Request a:
Could you express the lines of the rows, from the start of the rows up to and including the line with "γμένη συγκόλληση για χάλυβα άνθρακα, Σίδηρο.", as a Markdown table with the columns No. and Line, skipping any blank lines?

Quoted passage:
○ ○ ○ ○ ○
As anybody who studies the performance of the great big conglomerates and companies such as Richemont, Hermès and LVMH will have noticed, in one sense things have never been rosier. Up and up go the share prices, onwards go the sales and the punters keep on coming.

What is beginning to furrow the brows in the boardrooms of both the grand and the niche players in the luxury markets is something quite other -- the realisation that resources are limited and in many cases diminishing. And by resources we're talking about all the things that go into the making of most haute luxe products -- skills that take years to perfect, as well as the rarest and finest of natural materials.

There is after all only so much land on which you can grow grand cru wines, only so many perfect diamonds (or emeralds or natural pearls), limited supplies of baby cashmere... You get the picture.

This is a real and alarming fear and it's one of the reasons for the spate of acquisitions that the major players have been indulging in over the last few years. Niche suppliers of fine leathers and skins, factories with rare skills, fields of precious plants -- all these have been bought up partly so they can go on making the fine leather handbags, the silken blouses, the elegant perfumes and the marvellous watches, and partly because buying up specialist suppliers has the other great advantage of denying access to everybody else.

It's why Chanel, for instance, took steps back in 1987 to buy three hectares of jasmine and 70,000m2 of rose de Mai fields in Grasse in Provence, the legendary home of the finest flowers for perfume makers. It had seen the acreage devoted to these essential ingredients for its Chanel No 5 perfume diminish year-on-year and needed to be sure that it would always be able to get the essences it needed.

One ounce of Chanel No 5 contains the essence of a thousand jasmine flowers (and it has to be a specific jasmine found only in Grasse) and twelve roses de Mai, which gives some idea of why it needed to take the action it did. And it's why it has since added iris pallida and tuberose fields.

March of time

Just as precious are the hard-earned skills of experienced craftsmen, and nobody depends on them more than the rarefied world of haute watches. Competition for skills, and for factories with the experience to deliver the best of the best, is fierce. The label 'Swiss made' is highly coveted and essential to justify fancy price tags, and there's concern that if there is a shortage of mechanical movements, one of the key and most expensive elements of a watch, those who can't get hold of them will lose out.
○ ○ ○ ○ ○
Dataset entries
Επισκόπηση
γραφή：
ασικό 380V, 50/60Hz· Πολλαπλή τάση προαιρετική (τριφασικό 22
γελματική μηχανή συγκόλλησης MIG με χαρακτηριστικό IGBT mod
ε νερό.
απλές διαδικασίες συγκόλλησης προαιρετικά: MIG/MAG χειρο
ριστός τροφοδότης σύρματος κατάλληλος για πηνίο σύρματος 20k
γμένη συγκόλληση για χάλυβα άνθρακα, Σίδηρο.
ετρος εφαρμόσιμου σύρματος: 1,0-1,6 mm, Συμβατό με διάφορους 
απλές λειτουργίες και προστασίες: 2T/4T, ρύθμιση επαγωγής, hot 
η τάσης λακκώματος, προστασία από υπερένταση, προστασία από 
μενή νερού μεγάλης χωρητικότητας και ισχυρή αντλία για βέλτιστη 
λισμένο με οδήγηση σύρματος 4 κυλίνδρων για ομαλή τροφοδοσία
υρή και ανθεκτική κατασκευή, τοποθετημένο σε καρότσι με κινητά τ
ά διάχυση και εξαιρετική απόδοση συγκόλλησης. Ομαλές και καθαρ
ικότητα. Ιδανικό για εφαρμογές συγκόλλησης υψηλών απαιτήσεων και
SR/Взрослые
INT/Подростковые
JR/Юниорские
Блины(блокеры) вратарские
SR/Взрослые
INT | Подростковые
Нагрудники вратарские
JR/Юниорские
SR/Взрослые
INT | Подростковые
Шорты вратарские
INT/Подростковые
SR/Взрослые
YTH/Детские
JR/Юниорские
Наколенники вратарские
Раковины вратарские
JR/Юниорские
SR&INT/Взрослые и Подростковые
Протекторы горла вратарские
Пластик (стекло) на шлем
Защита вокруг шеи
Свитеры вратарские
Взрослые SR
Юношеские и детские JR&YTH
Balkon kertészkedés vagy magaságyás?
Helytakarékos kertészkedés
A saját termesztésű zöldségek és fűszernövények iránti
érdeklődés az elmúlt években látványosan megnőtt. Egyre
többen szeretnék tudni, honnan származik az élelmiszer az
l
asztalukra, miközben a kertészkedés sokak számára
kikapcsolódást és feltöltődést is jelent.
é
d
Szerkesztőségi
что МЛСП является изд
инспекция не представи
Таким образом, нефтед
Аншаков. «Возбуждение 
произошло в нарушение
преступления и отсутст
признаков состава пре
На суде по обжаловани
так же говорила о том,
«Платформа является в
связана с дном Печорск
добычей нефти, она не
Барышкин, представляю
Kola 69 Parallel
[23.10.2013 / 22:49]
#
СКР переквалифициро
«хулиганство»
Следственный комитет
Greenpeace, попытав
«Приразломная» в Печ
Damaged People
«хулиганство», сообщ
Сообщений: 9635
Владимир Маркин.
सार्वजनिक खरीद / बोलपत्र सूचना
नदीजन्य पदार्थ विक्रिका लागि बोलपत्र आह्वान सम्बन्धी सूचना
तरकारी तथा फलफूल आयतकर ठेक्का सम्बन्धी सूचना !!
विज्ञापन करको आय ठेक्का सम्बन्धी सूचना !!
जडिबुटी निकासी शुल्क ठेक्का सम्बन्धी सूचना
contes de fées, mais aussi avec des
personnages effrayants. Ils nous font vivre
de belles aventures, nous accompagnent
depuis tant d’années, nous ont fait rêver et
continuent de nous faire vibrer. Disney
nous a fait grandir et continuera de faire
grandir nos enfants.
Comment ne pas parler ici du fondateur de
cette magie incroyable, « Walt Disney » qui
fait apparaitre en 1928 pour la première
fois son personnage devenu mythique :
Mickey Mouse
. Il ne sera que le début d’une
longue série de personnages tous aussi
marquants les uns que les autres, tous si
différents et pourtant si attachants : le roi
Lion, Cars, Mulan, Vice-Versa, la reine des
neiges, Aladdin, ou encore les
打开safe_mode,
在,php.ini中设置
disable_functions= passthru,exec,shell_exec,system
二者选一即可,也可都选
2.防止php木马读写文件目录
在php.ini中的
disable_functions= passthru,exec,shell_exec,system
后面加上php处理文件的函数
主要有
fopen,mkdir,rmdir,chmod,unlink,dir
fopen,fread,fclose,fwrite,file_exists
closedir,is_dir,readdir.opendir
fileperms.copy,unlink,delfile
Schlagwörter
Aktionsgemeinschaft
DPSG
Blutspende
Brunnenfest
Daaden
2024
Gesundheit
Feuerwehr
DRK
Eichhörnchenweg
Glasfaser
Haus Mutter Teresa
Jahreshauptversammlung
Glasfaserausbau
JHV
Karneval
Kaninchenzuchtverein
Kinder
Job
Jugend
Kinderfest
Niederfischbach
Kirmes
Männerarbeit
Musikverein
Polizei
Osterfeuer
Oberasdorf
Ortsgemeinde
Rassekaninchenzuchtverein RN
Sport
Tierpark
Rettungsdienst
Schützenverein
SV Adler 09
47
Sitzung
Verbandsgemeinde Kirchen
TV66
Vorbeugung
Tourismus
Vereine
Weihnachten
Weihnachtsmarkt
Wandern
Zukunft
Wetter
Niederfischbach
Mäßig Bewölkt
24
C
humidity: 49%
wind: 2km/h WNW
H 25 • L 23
○ ○ ○ ○ ○
Request b:
Can you write out the passage on luxury resources from "As anybody who" up to and including "keep on coming."?

Response area a:
| No. | Line |
|---|---|
| 1 | Επισκόπηση |
| 2 | γραφή： |
| 3 | ασικό 380V, 50/60Hz· Πολλαπλή τάση προαιρετική (τριφασικό 22 |
| 4 | γελματική μηχανή συγκόλλησης MIG με χαρακτηριστικό IGBT mod |
| 5 | ε νερό. |
| 6 | απλές διαδικασίες συγκόλλησης προαιρετικά: MIG/MAG χειρο |
| 7 | ριστός τροφοδότης σύρματος κατάλληλος για πηνίο σύρματος 20k |
| 8 | γμένη συγκόλληση για χάλυβα άνθρακα, Σίδηρο. |

Response area b:
As anybody who studies the performance of the great big conglomerates and companies such as Richemont, Hermès and LVMH will have noticed, in one sense things have never been rosier. Up and up go the share prices, onwards go the sales and the punters keep on coming.